== Dataset records ==
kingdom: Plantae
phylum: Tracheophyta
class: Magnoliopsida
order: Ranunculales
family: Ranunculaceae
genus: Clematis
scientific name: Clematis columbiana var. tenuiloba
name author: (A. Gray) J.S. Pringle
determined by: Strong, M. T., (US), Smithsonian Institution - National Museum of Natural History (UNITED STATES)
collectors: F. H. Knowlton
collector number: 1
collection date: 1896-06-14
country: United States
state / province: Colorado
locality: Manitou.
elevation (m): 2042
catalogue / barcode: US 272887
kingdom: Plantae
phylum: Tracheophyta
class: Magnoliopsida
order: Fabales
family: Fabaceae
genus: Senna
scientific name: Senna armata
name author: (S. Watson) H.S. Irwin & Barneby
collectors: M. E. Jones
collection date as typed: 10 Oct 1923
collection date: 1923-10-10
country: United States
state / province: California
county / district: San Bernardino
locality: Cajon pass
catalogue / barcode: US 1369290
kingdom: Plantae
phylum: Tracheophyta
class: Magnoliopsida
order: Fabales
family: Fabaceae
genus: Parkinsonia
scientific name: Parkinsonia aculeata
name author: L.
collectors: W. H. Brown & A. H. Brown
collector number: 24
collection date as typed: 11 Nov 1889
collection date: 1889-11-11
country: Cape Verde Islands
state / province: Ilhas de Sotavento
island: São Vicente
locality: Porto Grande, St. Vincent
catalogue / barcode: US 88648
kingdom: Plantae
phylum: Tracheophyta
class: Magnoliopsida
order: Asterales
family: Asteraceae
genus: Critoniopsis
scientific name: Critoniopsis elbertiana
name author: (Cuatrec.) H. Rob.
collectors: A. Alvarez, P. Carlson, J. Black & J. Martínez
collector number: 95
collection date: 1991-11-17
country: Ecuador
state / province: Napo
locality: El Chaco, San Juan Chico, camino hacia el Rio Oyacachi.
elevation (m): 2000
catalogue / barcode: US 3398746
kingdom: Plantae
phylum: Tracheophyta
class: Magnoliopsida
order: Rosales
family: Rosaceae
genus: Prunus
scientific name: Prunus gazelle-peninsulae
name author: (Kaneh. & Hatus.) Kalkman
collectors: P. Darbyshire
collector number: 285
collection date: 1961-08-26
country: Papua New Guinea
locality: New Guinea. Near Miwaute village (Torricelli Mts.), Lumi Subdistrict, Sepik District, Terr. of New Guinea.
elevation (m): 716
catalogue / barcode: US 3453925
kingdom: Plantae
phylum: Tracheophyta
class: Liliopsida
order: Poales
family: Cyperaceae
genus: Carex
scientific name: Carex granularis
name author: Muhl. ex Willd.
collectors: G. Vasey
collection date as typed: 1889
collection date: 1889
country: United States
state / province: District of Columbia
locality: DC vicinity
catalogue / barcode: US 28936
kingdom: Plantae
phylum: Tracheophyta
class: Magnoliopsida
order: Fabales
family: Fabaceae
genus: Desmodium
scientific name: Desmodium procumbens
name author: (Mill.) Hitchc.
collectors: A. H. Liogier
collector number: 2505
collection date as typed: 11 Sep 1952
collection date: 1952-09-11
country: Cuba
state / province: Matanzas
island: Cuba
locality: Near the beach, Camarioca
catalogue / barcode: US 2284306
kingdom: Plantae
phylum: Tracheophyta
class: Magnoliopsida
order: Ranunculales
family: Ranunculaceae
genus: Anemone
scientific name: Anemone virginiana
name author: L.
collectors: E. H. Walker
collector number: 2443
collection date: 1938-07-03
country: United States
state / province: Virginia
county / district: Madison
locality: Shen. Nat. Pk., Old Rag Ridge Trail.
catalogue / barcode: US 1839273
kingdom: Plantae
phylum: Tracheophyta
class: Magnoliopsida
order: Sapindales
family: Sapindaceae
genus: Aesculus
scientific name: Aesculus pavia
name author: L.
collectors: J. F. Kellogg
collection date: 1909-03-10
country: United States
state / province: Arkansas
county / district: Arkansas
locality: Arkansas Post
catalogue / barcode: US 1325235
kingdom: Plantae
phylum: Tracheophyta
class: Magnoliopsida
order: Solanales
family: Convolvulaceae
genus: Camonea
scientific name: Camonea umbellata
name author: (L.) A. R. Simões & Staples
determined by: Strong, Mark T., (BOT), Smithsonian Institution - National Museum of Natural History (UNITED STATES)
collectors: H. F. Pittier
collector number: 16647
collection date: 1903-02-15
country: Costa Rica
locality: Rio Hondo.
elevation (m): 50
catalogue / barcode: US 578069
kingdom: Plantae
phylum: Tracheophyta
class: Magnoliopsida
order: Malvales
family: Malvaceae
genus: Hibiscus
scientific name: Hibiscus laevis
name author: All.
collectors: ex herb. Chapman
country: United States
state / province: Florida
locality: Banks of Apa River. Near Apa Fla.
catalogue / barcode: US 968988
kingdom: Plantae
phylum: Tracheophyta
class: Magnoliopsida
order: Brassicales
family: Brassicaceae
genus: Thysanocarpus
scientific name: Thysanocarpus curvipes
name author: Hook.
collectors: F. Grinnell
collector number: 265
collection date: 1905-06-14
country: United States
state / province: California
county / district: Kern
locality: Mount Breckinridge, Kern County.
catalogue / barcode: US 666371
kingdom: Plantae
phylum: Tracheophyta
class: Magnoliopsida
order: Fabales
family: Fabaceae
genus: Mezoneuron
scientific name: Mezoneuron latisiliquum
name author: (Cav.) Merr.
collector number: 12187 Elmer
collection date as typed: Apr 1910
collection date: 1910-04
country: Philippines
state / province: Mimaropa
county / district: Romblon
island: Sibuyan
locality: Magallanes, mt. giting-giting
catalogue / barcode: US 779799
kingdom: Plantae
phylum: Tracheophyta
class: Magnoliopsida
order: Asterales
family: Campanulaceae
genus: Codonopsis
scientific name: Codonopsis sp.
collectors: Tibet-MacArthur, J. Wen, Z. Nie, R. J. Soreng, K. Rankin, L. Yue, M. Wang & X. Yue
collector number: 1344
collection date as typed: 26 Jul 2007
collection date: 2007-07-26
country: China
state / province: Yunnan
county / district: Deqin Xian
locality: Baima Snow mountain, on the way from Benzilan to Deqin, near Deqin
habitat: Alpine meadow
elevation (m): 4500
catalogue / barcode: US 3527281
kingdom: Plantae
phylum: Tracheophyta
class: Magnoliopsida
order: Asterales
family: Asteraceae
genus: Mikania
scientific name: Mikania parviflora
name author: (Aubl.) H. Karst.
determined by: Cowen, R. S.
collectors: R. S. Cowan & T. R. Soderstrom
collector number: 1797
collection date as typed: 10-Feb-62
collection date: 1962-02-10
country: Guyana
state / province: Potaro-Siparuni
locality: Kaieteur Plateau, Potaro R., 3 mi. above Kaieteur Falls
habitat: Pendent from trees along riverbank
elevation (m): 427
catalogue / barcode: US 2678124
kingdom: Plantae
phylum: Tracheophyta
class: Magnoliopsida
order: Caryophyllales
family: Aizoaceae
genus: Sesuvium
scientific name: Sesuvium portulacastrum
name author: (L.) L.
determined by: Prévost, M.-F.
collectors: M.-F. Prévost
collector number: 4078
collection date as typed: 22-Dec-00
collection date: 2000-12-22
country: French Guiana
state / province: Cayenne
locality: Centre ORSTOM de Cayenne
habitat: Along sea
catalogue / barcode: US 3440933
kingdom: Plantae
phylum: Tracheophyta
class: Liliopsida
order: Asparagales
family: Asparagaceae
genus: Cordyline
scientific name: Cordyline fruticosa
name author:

== Brief ==
Could you recast each line of the listing above as a JSON list of strings, one string per line, with blank lines left out?

== Solved exercise ==
[
  "kingdom: Plantae",
  "phylum: Tracheophyta",
  "class: Magnoliopsida",
  "order: Ranunculales",
  "family: Ranunculaceae",
  "genus: Clematis",
  "scientific name: Clematis columbiana var. tenuiloba",
  "name author: (A. Gray) J.S. Pringle",
  "determined by: Strong, M. T., (US), Smithsonian Institution - National Museum of Natural History (UNITED STATES)",
  "collectors: F. H. Knowlton",
  "collector number: 1",
  "collection date: 1896-06-14",
  "country: United States",
  "state / province: Colorado",
  "locality: Manitou.",
  "elevation (m): 2042",
  "catalogue / barcode: US 272887",
  "kingdom: Plantae",
  "phylum: Tracheophyta",
  "class: Magnoliopsida",
  "order: Fabales",
  "family: Fabaceae",
  "genus: Senna",
  "scientific name: Senna armata",
  "name author: (S. Watson) H.S. Irwin & Barneby",
  "collectors: M. E. Jones",
  "collection date as typed: 10 Oct 1923",
  "collection date: 1923-10-10",
  "country: United States",
  "state / province: California",
  "county / district: San Bernardino",
  "locality: Cajon pass",
  "catalogue / barcode: US 1369290",
  "kingdom: Plantae",
  "phylum: Tracheophyta",
  "class: Magnoliopsida",
  "order: Fabales",
  "family: Fabaceae",
  "genus: Parkinsonia",
  "scientific name: Parkinsonia aculeata",
  "name author: L.",
  "collectors: W. H. Brown & A. H. Brown",
  "collector number: 24",
  "collection date as typed: 11 Nov 1889",
  "collection date: 1889-11-11",
  "country: Cape Verde Islands",
  "state / province: Ilhas de Sotavento",
  "island: São Vicente",
  "locality: Porto Grande, St. Vincent",
  "catalogue / barcode: US 88648",
  "kingdom: Plantae",
  "phylum: Tracheophyta",
  "class: Magnoliopsida",
  "order: Asterales",
  "family: Asteraceae",
  "genus: Critoniopsis",
  "scientific name: Critoniopsis elbertiana",
  "name author: (Cuatrec.) H. Rob.",
  "collectors: A. Alvarez, P. Carlson, J. Black & J. Martínez",
  "collector number: 95",
  "collection date: 1991-11-17",
  "country: Ecuador",
  "state / province: Napo",
  "locality: El Chaco, San Juan Chico, camino hacia el Rio Oyacachi.",
  "elevation (m): 2000",
  "catalogue / barcode: US 3398746",
  "kingdom: Plantae",
  "phylum: Tracheophyta",
  "class: Magnoliopsida",
  "order: Rosales",
  "family: Rosaceae",
  "genus: Prunus",
  "scientific name: Prunus gazelle-peninsulae",
  "name author: (Kaneh. & Hatus.) Kalkman",
  "collectors: P. Darbyshire",
  "collector number: 285",
  "collection date: 1961-08-26",
  "country: Papua New Guinea",
  "locality: New Guinea. Near Miwaute village (Torricelli Mts.), Lumi Subdistrict, Sepik District, Terr. of New Guinea.",
  "elevation (m): 716",
  "catalogue / barcode: US 3453925",
  "kingdom: Plantae",
  "phylum: Tracheophyta",
  "class: Liliopsida",
  "order: Poales",
  "family: Cyperaceae",
  "genus: Carex",
  "scientific name: Carex granularis",
  "name author: Muhl. ex Willd.",
  "collectors: G. Vasey",
  "collection date as typed: 1889",
  "collection date: 1889",
  "country: United States",
  "state / province: District of Columbia",
  "locality: DC vicinity",
  "catalogue / barcode: US 28936",
  "kingdom: Plantae",
  "phylum: Tracheophyta",
  "class: Magnoliopsida",
  "order: Fabales",
  "family: Fabaceae",
  "genus: Desmodium",
  "scientific name: Desmodium procumbens",
  "name author: (Mill.) Hitchc.",
  "collectors: A. H. Liogier",
  "collector number: 2505",
  "collection date as typed: 11 Sep 1952",
  "collection date: 1952-09-11",
  "country: Cuba",
  "state / province: Matanzas",
  "island: Cuba",
  "locality: Near the beach, Camarioca",
  "catalogue / barcode: US 2284306",
  "kingdom: Plantae",
  "phylum: Tracheophyta",
  "class: Magnoliopsida",
  "order: Ranunculales",
  "family: Ranunculaceae",
  "genus: Anemone",
  "scientific name: Anemone virginiana",
  "name author: L.",
  "collectors: E. H. Walker",
  "collector number: 2443",
  "collection date: 1938-07-03",
  "country: United States",
  "state / province: Virginia",
  "county / district: Madison",
  "locality: Shen. Nat. Pk., Old Rag Ridge Trail.",
  "catalogue / barcode: US 1839273",
  "kingdom: Plantae",
  "phylum: Tracheophyta",
  "class: Magnoliopsida",
  "order: Sapindales",
  "family: Sapindaceae",
  "genus: Aesculus",
  "scientific name: Aesculus pavia",
  "name author: L.",
  "collectors: J. F. Kellogg",
  "collection date: 1909-03-10",
  "country: United States",
  "state / province: Arkansas",
  "county / district: Arkansas",
  "locality: Arkansas Post",
  "catalogue / barcode: US 1325235",
  "kingdom: Plantae",
  "phylum: Tracheophyta",
  "class: Magnoliopsida",
  "order: Solanales",
  "family: Convolvulaceae",
  "genus: Camonea",
  "scientific name: Camonea umbellata",
  "name author: (L.) A. R. Simões & Staples",
  "determined by: Strong, Mark T., (BOT), Smithsonian Institution - National Museum of Natural History (UNITED STATES)",
  "collectors: H. F. Pittier",
  "collector number: 16647",
  "collection date: 1903-02-15",
  "country: Costa Rica",
  "locality: Rio Hondo.",
  "elevation (m): 50",
  "catalogue / barcode: US 578069",
  "kingdom: Plantae",
  "phylum: Tracheophyta",
  "class: Magnoliopsida",
  "order: Malvales",
  "family: Malvaceae",
  "genus: Hibiscus",
  "scientific name: Hibiscus laevis",
  "name author: All.",
  "collectors: ex herb. Chapman",
  "country: United States",
  "state / province: Florida",
  "locality: Banks of Apa River. Near Apa Fla.",
  "catalogue / barcode: US 968988",
  "kingdom: Plantae",
  "phylum: Tracheophyta",
  "class: Magnoliopsida",
  "order: Brassicales",
  "family: Brassicaceae",
  "genus: Thysanocarpus",
  "scientific name: Thysanocarpus curvipes",
  "name author: Hook.",
  "collectors: F. Grinnell",
  "collector number: 265",
  "collection date: 1905-06-14",
  "country: United States",
  "state / province: California",
  "county / district: Kern",
  "locality: Mount Breckinridge, Kern County.",
  "catalogue / barcode: US 666371",
  "kingdom: Plantae",
  "phylum: Tracheophyta",
  "class: Magnoliopsida",
  "order: Fabales",
  "family: Fabaceae",
  "genus: Mezoneuron",
  "scientific name: Mezoneuron latisiliquum",
  "name author: (Cav.) Merr.",
  "collector number: 12187 Elmer",
  "collection date as typed: Apr 1910",
  "collection date: 1910-04",
  "country: Philippines",
  "state / province: Mimaropa",
  "county / district: Romblon",
  "island: Sibuyan",
  "locality: Magallanes, mt. giting-giting",
  "catalogue / barcode: US 779799",
  "kingdom: Plantae",
  "phylum: Tracheophyta",
  "class: Magnoliopsida",
  "order: Asterales",
  "family: Campanulaceae",
  "genus: Codonopsis",
  "scientific name: Codonopsis sp.",
  "collectors: Tibet-MacArthur, J. Wen, Z. Nie, R. J. Soreng, K. Rankin, L. Yue, M. Wang & X. Yue",
  "collector number: 1344",
  "collection date as typed: 26 Jul 2007",
  "collection date: 2007-07-26",
  "country: China",
  "state / province: Yunnan",
  "county / district: Deqin Xian",
  "locality: Baima Snow mountain, on the way from Benzilan to Deqin, near Deqin",
  "habitat: Alpine meadow",
  "elevation (m): 4500",
  "catalogue / barcode: US 3527281",
  "kingdom: Plantae",
  "phylum: Tracheophyta",
  "class: Magnoliopsida",
  "order: Asterales",
  "family: Asteraceae",
  "genus: Mikania",
  "scientific name: Mikania parviflora",
  "name author: (Aubl.) H. Karst.",
  "determined by: Cowen, R. S.",
  "collectors: R. S. Cowan & T. R. Soderstrom",
  "collector number: 1797",
  "collection date as typed: 10-Feb-62",
  "collection date: 1962-02-10",
  "country: Guyana",
  "state / province: Potaro-Siparuni",
  "locality: Kaieteur Plateau, Potaro R., 3 mi. above Kaieteur Falls",
  "habitat: Pendent from trees along riverbank",
  "elevation (m): 427",
  "catalogue / barcode: US 2678124",
  "kingdom: Plantae",
  "phylum: Tracheophyta",
  "class: Magnoliopsida",
  "order: Caryophyllales",
  "family: Aizoaceae",
  "genus: Sesuvium",
  "scientific name: Sesuvium portulacastrum",
  "name author: (L.) L.",
  "determined by: Prévost, M.-F.",
  "collectors: M.-F. Prévost",
  "collector number: 4078",
  "collection date as typed: 22-Dec-00",
  "collection date: 2000-12-22",
  "country: French Guiana",
  "state / province: Cayenne",
  "locality: Centre ORSTOM de Cayenne",
  "habitat: Along sea",
  "catalogue / barcode: US 3440933",
  "kingdom: Plantae",
  "phylum: Tracheophyta",
  "class: Liliopsida",
  "order: Asparagales",
  "family: Asparagaceae",
  "genus: Cordyline",
  "scientific name: Cordyline fruticosa",
  "name author:"
]